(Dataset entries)
----------------
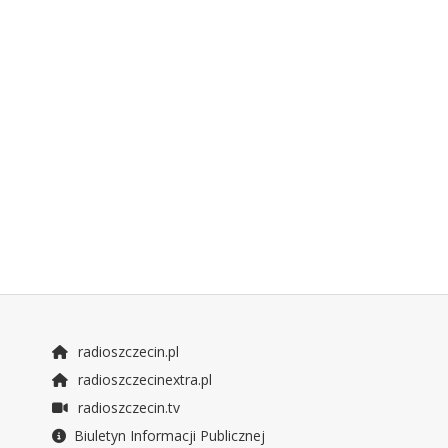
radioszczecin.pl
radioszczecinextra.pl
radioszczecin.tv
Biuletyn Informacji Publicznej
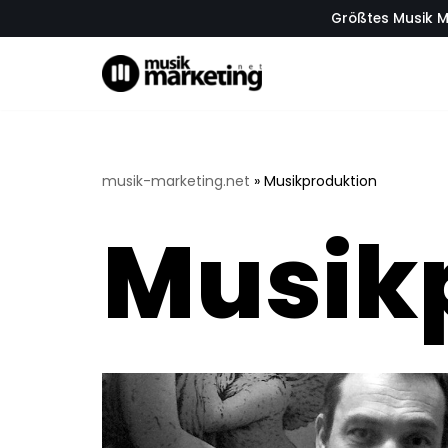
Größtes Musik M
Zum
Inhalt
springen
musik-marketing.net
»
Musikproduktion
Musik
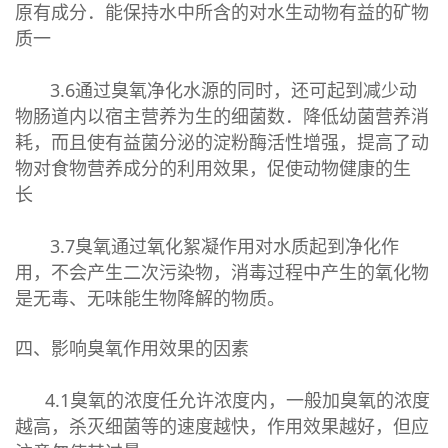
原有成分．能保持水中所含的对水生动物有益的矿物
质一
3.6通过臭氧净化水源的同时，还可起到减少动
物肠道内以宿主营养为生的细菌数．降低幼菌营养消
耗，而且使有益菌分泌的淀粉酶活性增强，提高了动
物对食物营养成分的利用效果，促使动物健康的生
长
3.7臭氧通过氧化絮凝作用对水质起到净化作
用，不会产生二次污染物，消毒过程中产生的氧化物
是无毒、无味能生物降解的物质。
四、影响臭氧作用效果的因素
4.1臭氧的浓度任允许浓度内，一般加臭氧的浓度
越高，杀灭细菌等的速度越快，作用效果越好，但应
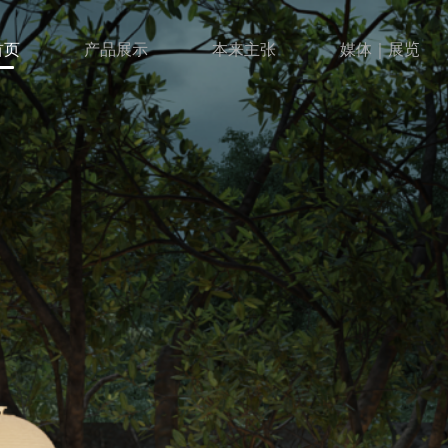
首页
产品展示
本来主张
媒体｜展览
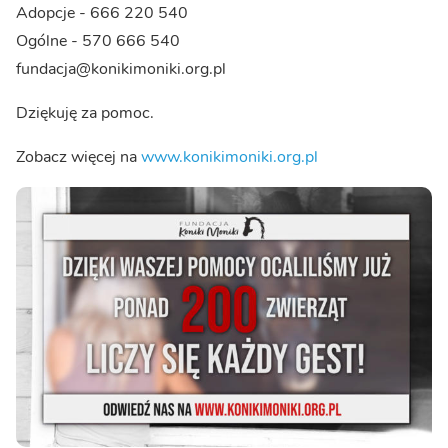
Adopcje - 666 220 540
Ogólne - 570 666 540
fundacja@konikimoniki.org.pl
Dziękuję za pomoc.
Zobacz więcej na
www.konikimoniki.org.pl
----------------
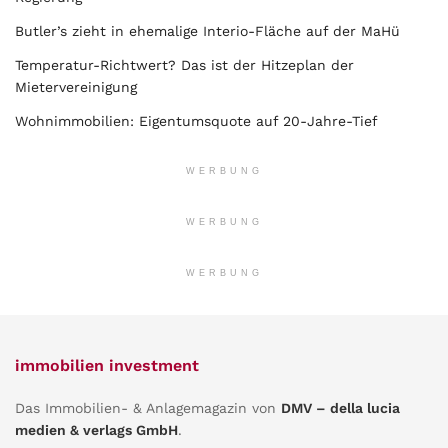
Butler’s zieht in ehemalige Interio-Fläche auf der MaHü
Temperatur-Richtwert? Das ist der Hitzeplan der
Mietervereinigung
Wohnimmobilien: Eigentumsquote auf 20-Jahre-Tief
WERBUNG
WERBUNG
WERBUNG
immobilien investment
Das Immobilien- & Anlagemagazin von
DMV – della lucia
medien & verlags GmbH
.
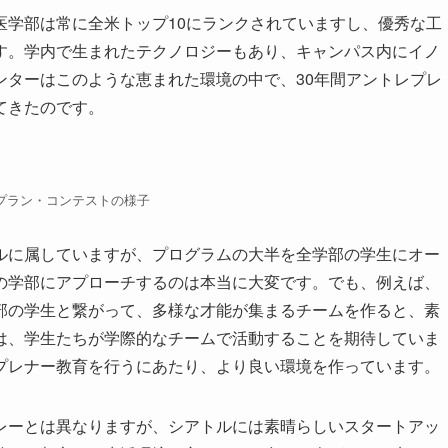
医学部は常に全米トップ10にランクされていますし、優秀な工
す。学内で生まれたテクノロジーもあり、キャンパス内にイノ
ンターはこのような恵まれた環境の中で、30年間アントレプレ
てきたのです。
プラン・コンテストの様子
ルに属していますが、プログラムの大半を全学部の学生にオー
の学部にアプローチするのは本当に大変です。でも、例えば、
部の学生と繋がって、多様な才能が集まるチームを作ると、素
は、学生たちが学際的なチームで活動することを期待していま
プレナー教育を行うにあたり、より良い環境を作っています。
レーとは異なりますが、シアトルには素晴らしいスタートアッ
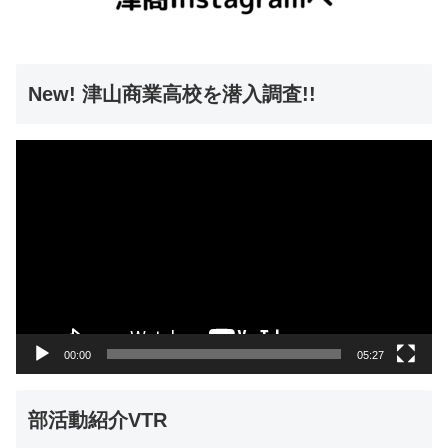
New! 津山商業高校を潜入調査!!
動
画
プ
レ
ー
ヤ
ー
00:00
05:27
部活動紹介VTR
----------------
> [HOW TO COMPLETE THIS TASK]: Could you rewrite the part of the records that opens with the line containing "Adopcje - 666 220 540" and closes with the line containing "www.konikimoniki.org.pl", swapping "Dziękuję" for "Dziękujemy" and leaving everything else as it is?

> [FINAL ANSWER]:
Adopcje - 666 220 540
Ogólne - 570 666 540
fundacja@konikimoniki.org.pl
Dziękujemy za pomoc.
Zobacz więcej na
www.konikimoniki.org.pl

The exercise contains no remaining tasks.